[Saved entries]
▬▬▬▬▬▬

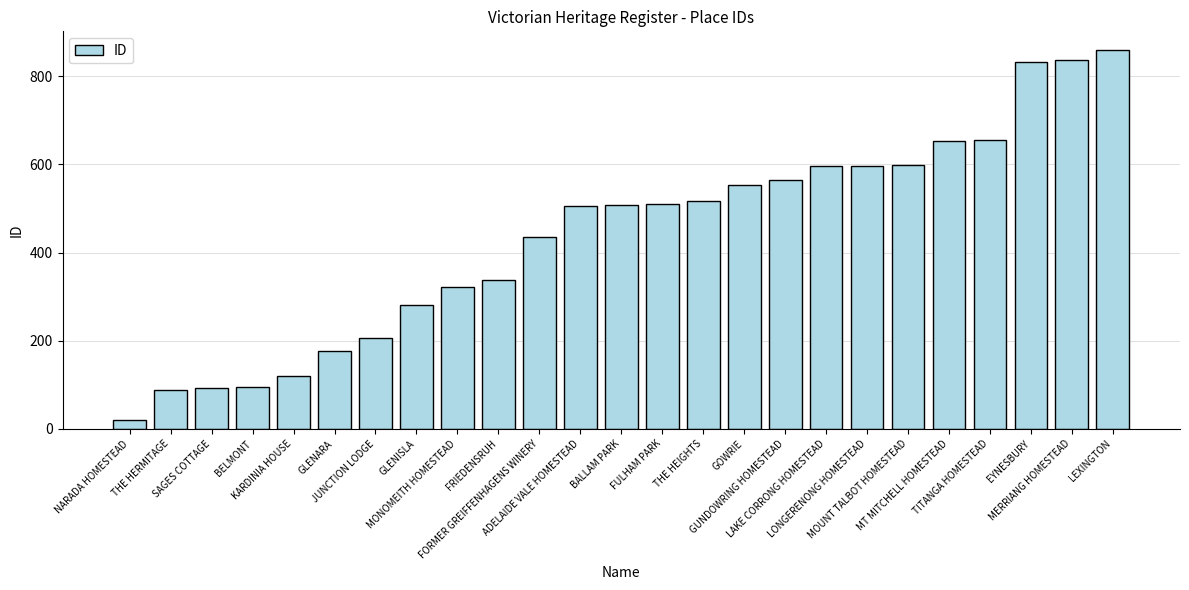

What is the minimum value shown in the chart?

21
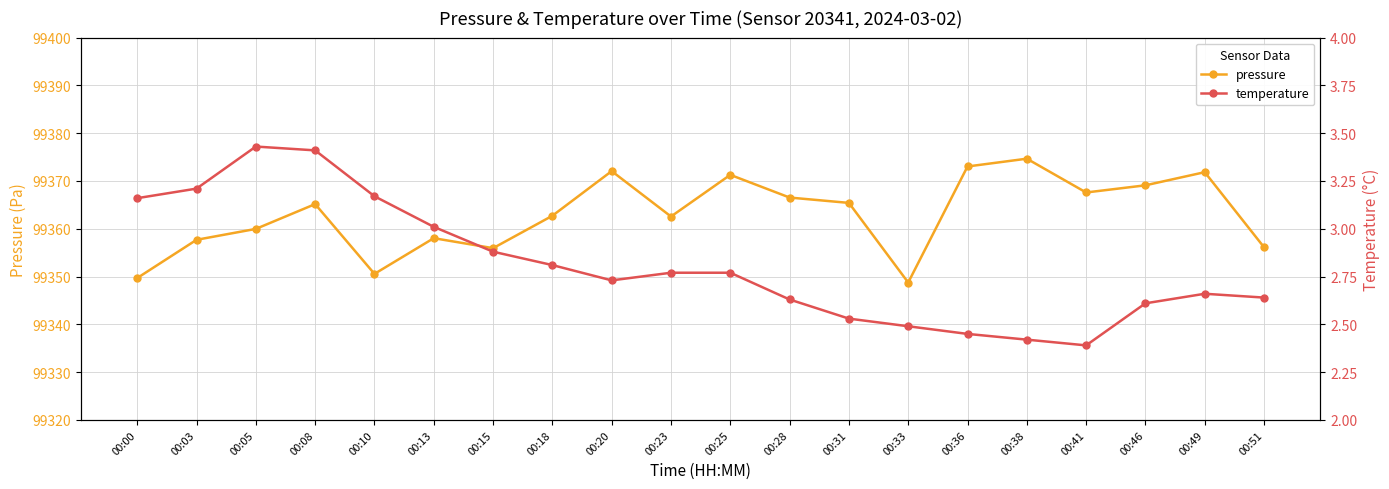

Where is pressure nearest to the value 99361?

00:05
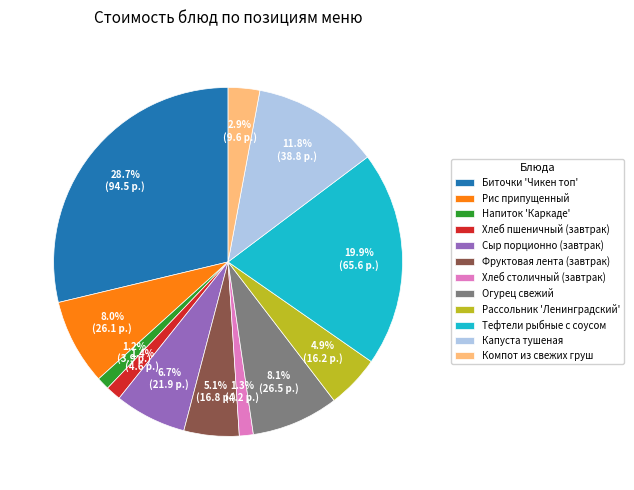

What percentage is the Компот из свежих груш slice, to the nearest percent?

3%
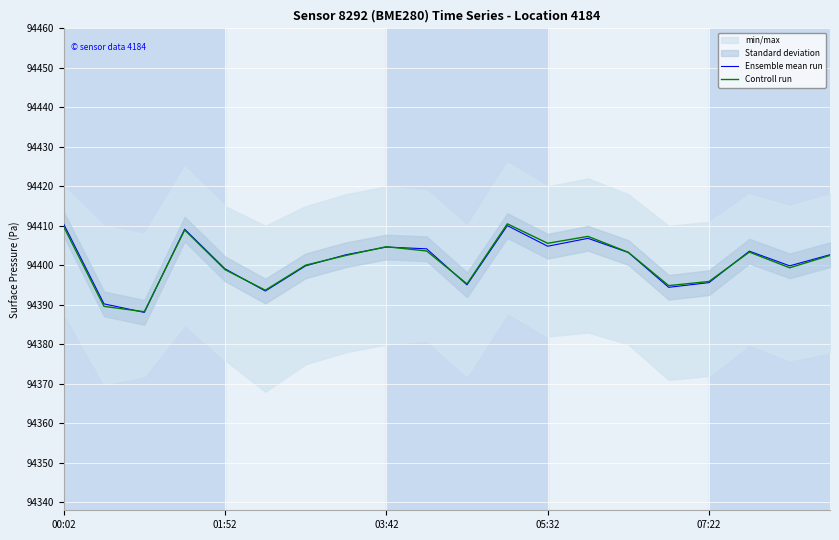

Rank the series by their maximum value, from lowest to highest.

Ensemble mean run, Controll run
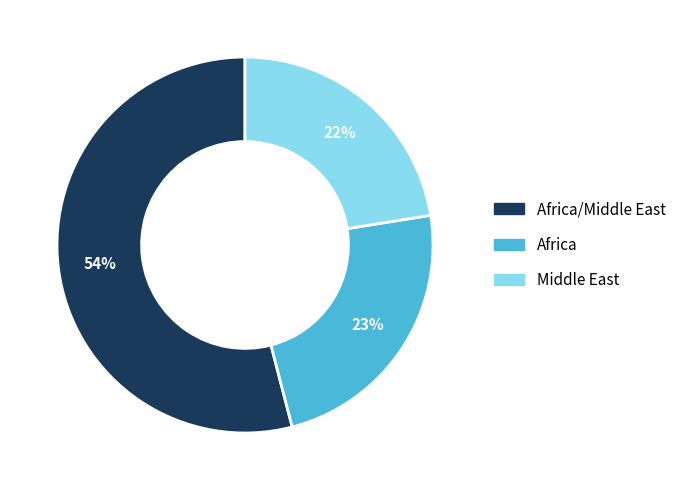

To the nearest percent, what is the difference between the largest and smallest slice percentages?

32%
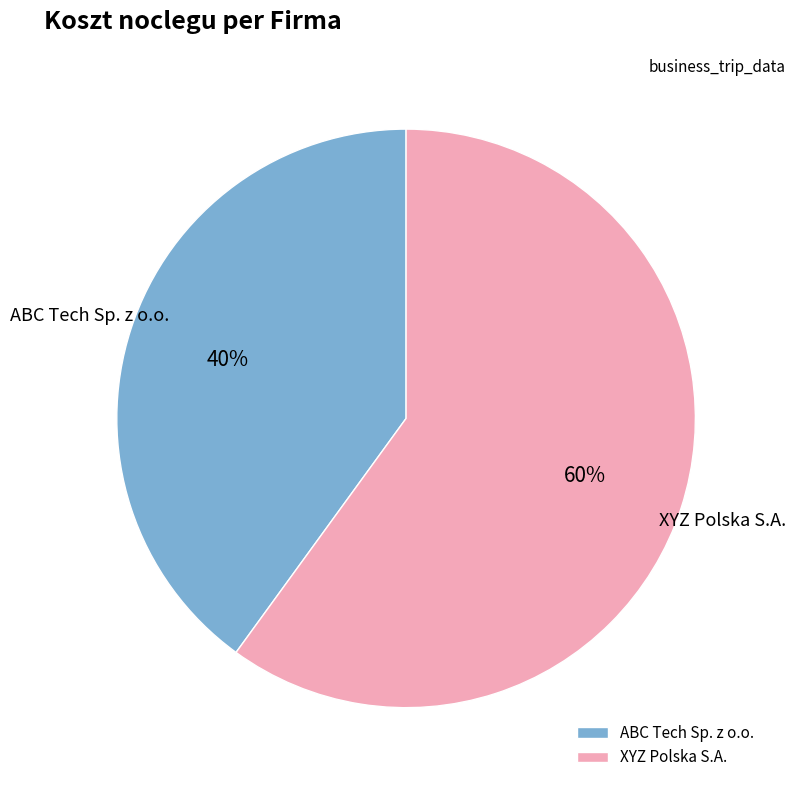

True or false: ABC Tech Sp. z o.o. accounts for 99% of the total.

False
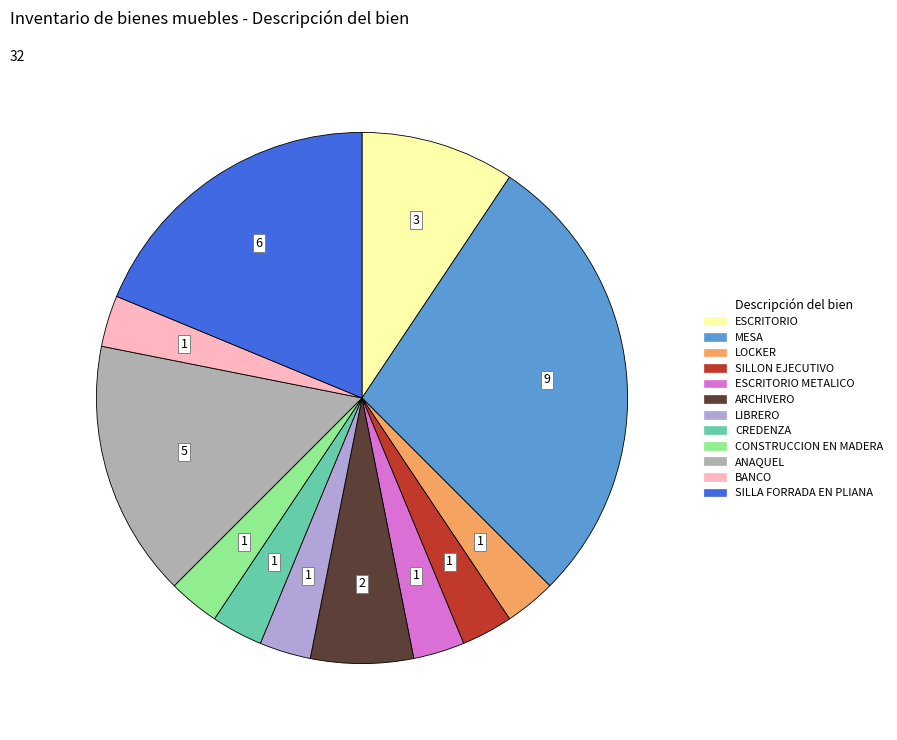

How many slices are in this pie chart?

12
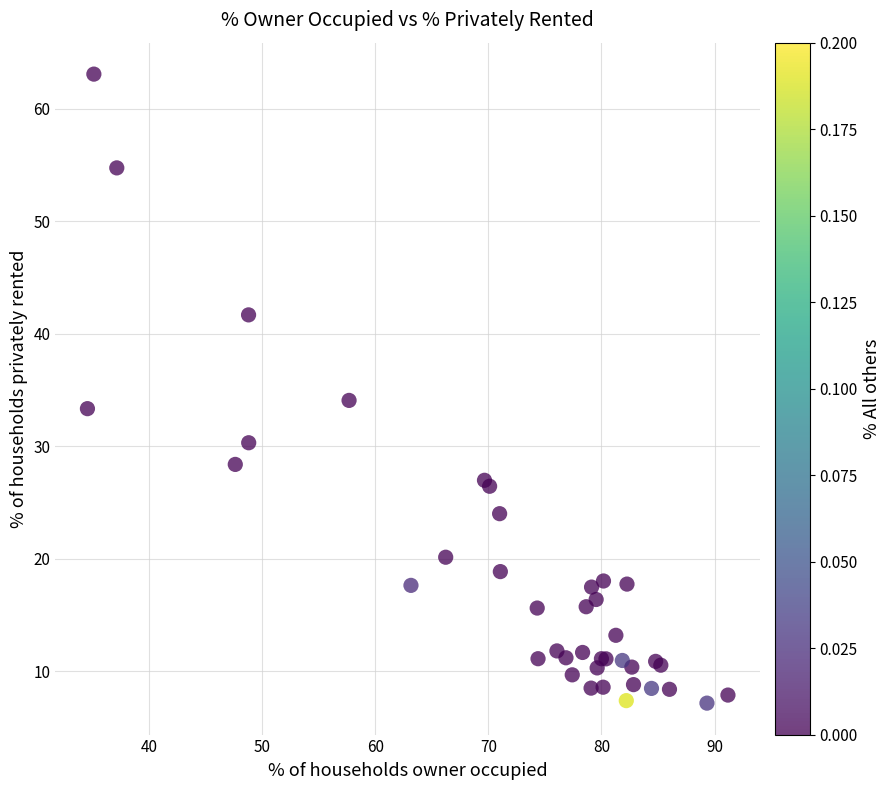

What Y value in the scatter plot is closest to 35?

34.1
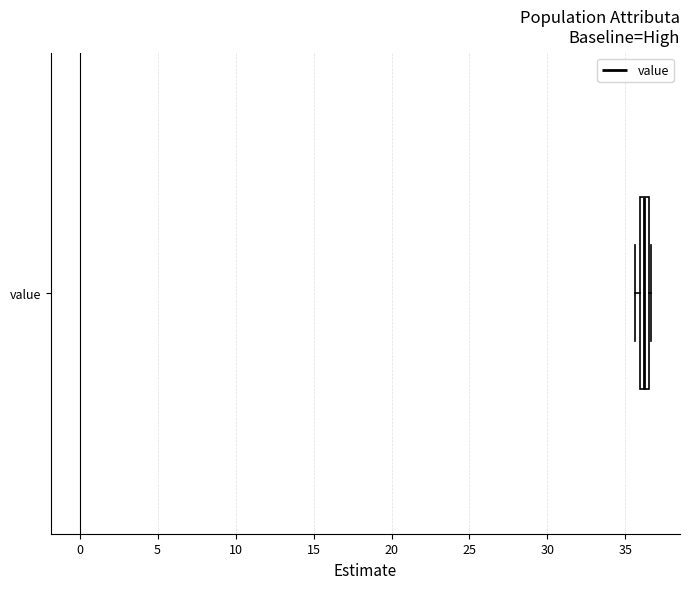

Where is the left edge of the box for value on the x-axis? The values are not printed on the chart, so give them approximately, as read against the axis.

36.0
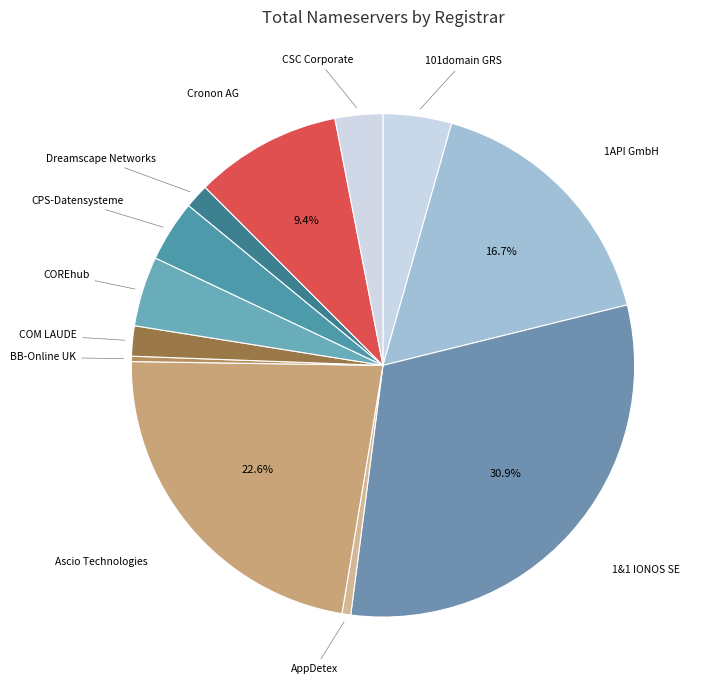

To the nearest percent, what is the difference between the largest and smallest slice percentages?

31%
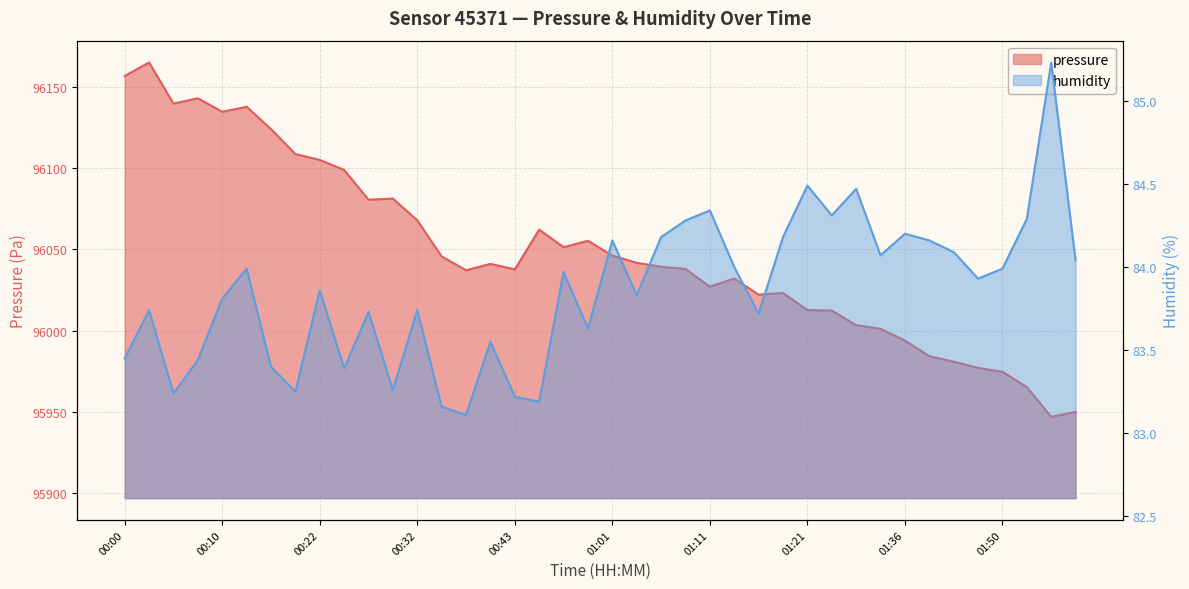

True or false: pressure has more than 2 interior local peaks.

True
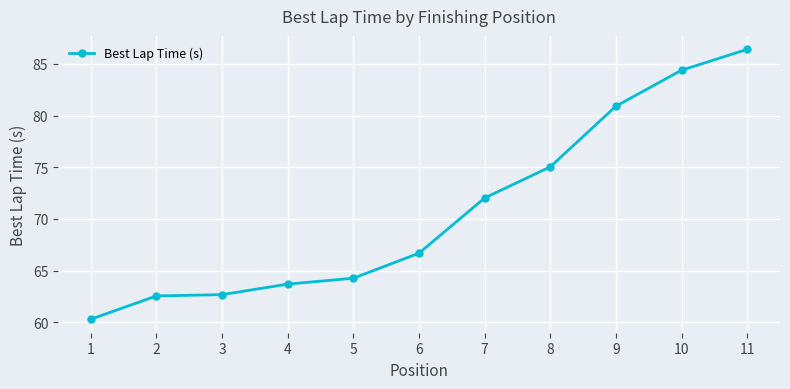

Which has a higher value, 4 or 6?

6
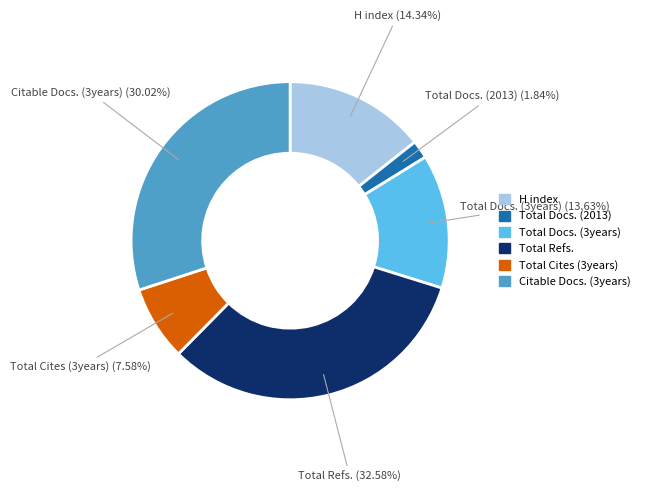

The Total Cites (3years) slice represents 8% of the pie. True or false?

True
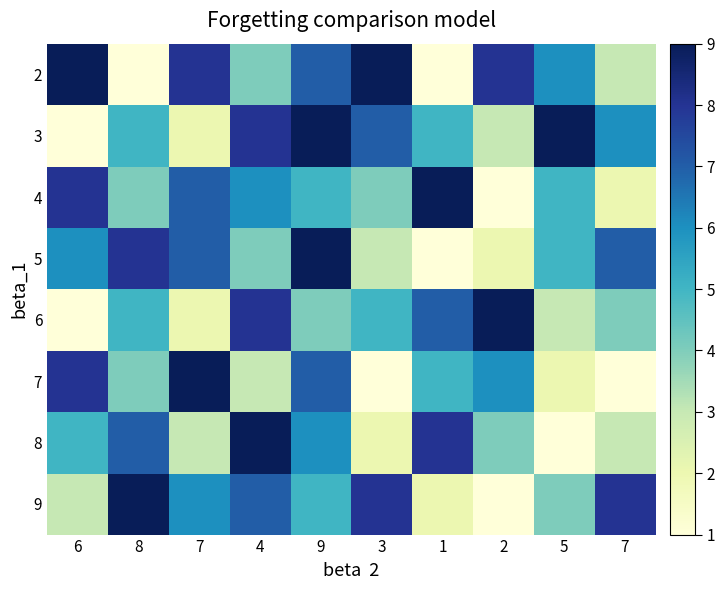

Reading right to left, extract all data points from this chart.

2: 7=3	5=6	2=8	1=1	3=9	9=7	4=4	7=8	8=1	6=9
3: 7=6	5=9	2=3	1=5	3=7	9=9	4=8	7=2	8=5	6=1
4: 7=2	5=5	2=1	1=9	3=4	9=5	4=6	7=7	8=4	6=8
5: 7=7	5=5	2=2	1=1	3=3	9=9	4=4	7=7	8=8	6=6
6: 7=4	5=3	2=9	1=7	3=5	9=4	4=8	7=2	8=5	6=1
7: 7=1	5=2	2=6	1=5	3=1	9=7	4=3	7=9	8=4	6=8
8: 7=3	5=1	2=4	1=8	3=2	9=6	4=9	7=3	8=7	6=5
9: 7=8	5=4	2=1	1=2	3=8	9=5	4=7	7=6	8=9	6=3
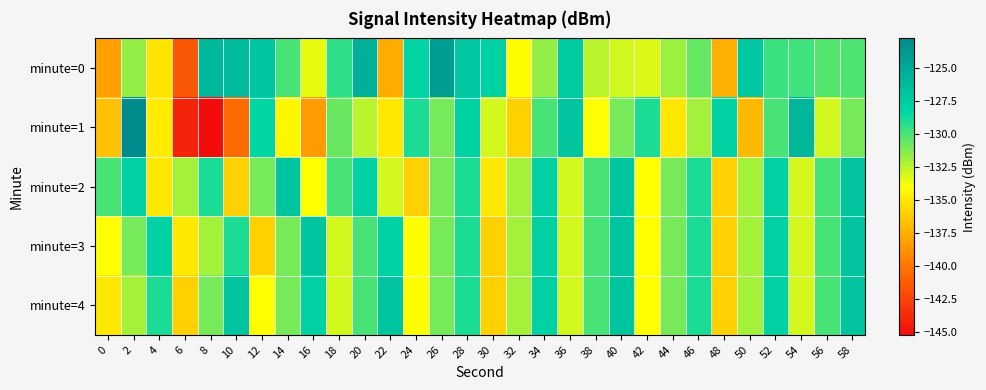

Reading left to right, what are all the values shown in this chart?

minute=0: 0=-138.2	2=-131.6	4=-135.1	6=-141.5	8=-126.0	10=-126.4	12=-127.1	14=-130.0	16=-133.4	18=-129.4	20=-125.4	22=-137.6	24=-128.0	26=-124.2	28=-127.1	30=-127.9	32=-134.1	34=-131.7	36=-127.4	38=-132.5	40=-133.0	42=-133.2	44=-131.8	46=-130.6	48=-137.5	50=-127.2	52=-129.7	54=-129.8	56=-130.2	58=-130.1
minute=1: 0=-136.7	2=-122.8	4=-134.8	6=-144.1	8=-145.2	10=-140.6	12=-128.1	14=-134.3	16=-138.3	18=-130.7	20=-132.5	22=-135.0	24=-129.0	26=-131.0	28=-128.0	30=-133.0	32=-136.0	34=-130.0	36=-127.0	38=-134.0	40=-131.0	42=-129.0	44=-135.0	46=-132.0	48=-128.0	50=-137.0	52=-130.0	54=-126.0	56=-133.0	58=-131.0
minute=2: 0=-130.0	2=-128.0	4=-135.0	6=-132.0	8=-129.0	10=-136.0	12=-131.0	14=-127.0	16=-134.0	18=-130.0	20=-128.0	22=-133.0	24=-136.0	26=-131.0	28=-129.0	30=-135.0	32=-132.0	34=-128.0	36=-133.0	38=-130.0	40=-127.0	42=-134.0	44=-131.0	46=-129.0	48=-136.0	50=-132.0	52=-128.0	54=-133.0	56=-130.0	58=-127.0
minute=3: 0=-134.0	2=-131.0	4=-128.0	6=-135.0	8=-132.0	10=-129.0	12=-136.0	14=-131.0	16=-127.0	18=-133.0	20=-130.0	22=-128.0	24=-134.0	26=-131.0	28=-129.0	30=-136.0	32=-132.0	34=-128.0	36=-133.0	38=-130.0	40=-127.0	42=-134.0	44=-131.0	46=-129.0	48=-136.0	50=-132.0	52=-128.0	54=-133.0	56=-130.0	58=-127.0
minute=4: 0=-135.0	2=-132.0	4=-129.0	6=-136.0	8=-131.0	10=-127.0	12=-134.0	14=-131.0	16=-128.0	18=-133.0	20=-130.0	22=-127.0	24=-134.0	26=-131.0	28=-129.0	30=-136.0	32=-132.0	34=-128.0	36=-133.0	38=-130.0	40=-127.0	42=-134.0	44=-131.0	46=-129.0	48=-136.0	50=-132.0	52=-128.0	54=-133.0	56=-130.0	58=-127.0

▬▬▬▬▬▬

WHAT THE TASK ASKS
Please repeat the entries starting with the line with "True or false: pressure" and going on through the line with "Reading right to", swapping "peaks" for "maxima" and leaving everything else unchanged. Omit the pictures.

SOLUTION FOR THIS PROBLEM
True or false: pressure has more than 2 interior local maxima.

True

Which has a higher value, 4 or 6?

6

The Total Cites (3years) slice represents 8% of the pie. True or false?

True

Reading right to left, extract all data points from this chart.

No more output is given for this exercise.